Pakistan: Women have too walk three hours a day to the nearest borehole, where water levels are continually becoming lower, making it more difficult to haul water to the surface.
The exhibition also highlights some success stories, which demonstrate improvements in people’s living standards and waterway health through work done by great organisations such as Water Aid and WWF. The restoration of Lake Hong, one of the largest lakes in China is a prime example. The lake was cut off from the Yangzte River in the 1960s which resulted in changes to the water flows and ecology of the lake. It became polluted, affecting many of the lake’s fish species and people that depended on the lake for their survival. The work done by WWF here has been effective in revitalising the lake’s ecosystem, while actively involving the local community in the process. Despite this story and others, it is clear there is still much more work to be done to ensure that Goal 6 (Ensure access to water and sanitation for all) of the United Nation’s Sustainable Development Goals is met.

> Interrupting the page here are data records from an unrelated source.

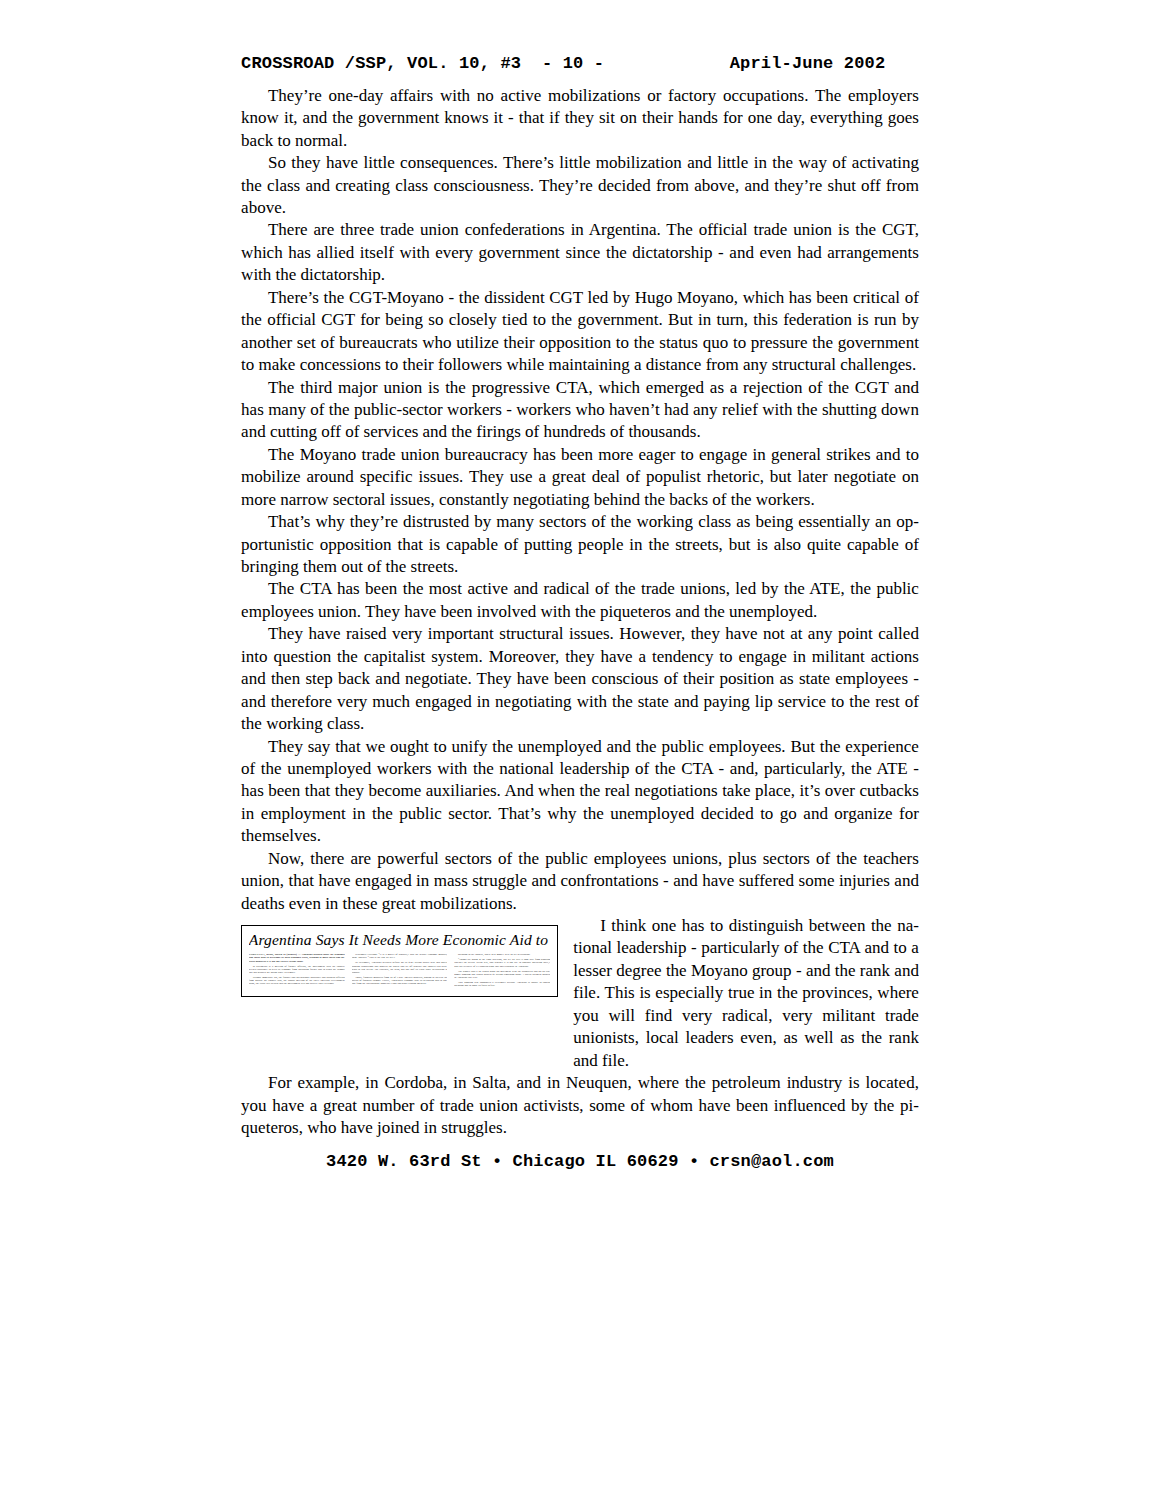CROSSROAD /SSP, VOL. 10, #3 - 10 - April-June 2002
They’re one-day affairs with no active mobilizations or factory occupations. The employers know it, and the government knows it - that if they sit on their hands for one day, everything goes back to normal.
So they have little consequences. There’s little mobilization and little in the way of activating the class and creating class consciousness. They’re decided from above, and they’re shut off from above.
There are three trade union confederations in Argentina. The official trade union is the CGT, which has allied itself with every government since the dictatorship - and even had arrangements with the dictatorship.
There’s the CGT-Moyano - the dissident CGT led by Hugo Moyano, which has been critical of the official CGT for being so closely tied to the government. But in turn, this federation is run by another set of bureaucrats who utilize their opposition to the status quo to pressure the government to make concessions to their followers while maintaining a distance from any structural challenges.
The third major union is the progressive CTA, which emerged as a rejection of the CGT and has many of the public-sector workers - workers who haven’t had any relief with the shutting down and cutting off of services and the firings of hundreds of thousands.
The Moyano trade union bureaucracy has been more eager to engage in general strikes and to mobilize around specific issues. They use a great deal of populist rhetoric, but later negotiate on more narrow sectoral issues, constantly negotiating behind the backs of the workers.
That’s why they’re distrusted by many sectors of the working class as being essentially an opportunistic opposition that is capable of putting people in the streets, but is also quite capable of bringing them out of the streets.
The CTA has been the most active and radical of the trade unions, led by the ATE, the public employees union. They have been involved with the piqueteros and the unemployed.
They have raised very important structural issues. However, they have not at any point called into question the capitalist system. Moreover, they have a tendency to engage in militant actions and then step back and negotiate. They have been conscious of their position as state employees - and therefore very much engaged in negotiating with the state and paying lip service to the rest of the working class.
They say that we ought to unify the unemployed and the public employees. But the experience of the unemployed workers with the national leadership of the CTA - and, particularly, the ATE - has been that they become auxiliaries. And when the real negotiations take place, it’s over cutbacks in employment in the public sector. That’s why the unemployed decided to go and organize for themselves.
Now, there are powerful sectors of the public employees unions, plus sectors of the teachers union, that have engaged in mass struggle and confrontations - and have suffered some injuries and deaths even in these great mobilizations.
Argentina Says It Needs More Economic Aid to Avert Turmoil
FORTALEZA, Brazil, March 10 (Reuters) — Argentina pleaded today for economic and social help to overcome its deep economic crisis, warning of more social and political upheaval if it did not receive rescue loans.
In statements at a meeting of finance officials, the government said the country needed assistance to keep its economy from collapsing further and to avoid the turmoil that has gripped the nation since December.
Without immediate aid, the finance and international assistance and business officials from outside the country said, the annual meeting of the Inter-American Development Bank, the crisis will deepen and the government will not survive until elections.
September elections. “It is a matter of urgency,” said the deputy economy minister, Jorge Todesca. “That is the risk we see.”
In December, Argentina declared default on its $141 billion public debt and halted banking transactions that angered the public and set off protests that toppled two presidents in two weeks. The currency, the peso, has lost half its value since devaluation in January.
Today, financial ministers from all of Latin America gathered, hoping to prevent the spread of financial turmoil. Earlier, Argentina’s economy said its delegation had to borrow from the International Monetary Fund and other lending agencies.
spending in the country, where new money were hit by devaluation.
“Things are going in the right direction, but we are still a long way from knowing whether the private sector will, and whether it is too late to continue operating there,” said an executive of a European bank that does business in Argentina.
The banker said a lot would hinge on agreement with the authorities and on an economic program that would address $1 billion remaining loans. A partial payment granted to Argentina last year.
That program was announced a December because Argentina is unable to control spending and to show its fiscal deficit.
I think one has to distinguish between the national leadership - particularly of the CTA and to a lesser degree the Moyano group - and the rank and file. This is especially true in the provinces, where you will find very radical, very militant trade unionists, local leaders even, as well as the rank and file.
For example, in Cordoba, in Salta, and in Neuquen, where the petroleum industry is located, you have a great number of trade union activists, some of whom have been influenced by the piqueteros, who have joined in struggles.
3420 W. 63rd St • Chicago IL 60629 • crsn@aol.com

As a westerner, it can be all too easy to look at photographs and stories such as these and feel sorry for the people and their situation without considering one’s own relationship to these stories. I believe it is important to be mindful of one’s own impact on water both nearby and afar. For many in the developing world, inaccessibility to clean water and sanitation present a real threat to survival on a daily basis. For my family, the slight disruption of cooking and washing procedures during house renovations does not threaten our health or well-being.

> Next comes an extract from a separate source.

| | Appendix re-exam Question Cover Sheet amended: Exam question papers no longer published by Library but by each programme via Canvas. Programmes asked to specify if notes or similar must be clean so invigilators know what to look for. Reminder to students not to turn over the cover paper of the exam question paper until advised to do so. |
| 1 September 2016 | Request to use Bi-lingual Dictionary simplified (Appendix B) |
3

There are water stories in our own backyards which may seem more relevant to us. Closer to home for me, the ‘swimmability’ of rivers in New Zealand has become a key topic in this year’s national election due to growing public concern over high levels of river contamination attributed to both urbanisation and intensive dairy farming. In Australia, there is on-going dialogue on how to solve the widespread sustainability issues associated with over allocation of water in the Murray-Darling River Basin. Water issues in countries such as China, could also be linked to lifestyles in western countries, as consumers buy many goods manufactured in an increasingly industrialised China. There, widespread pollution problems are affecting the health of local populations.
While awareness of these issues is important, what is even more so, is to recognise the potential they have for bringing people together to work with nature and collectively solve some of these problems. China has an opportunity to become a world leader in creating clean waterways in harmony with healthy cities. New Zealand has the potential to live up to its ‘clean, green’ image, to restore waterways in a manner which allows recreation and cultural needs to flourish alongside a prospering economy. Am I perhaps being too optimistic?!
We must remember that we are all dependent on water to live, whether we drink purified water at the turn of a tap or walk several miles to haul water from a borehole. The water stories of people in India, China, Nigeria and Pakistan told through this exhibition are not just their stories, they are everyone’s stories. We are connected with these water stories whether we can see their impacts or not. And we also have our own water stories to tell.
Water Stories is on for another day in Sydney (finishes 5th September) and will be displaying at Brisbane’s South Bank, 15th to 26th September, 2017.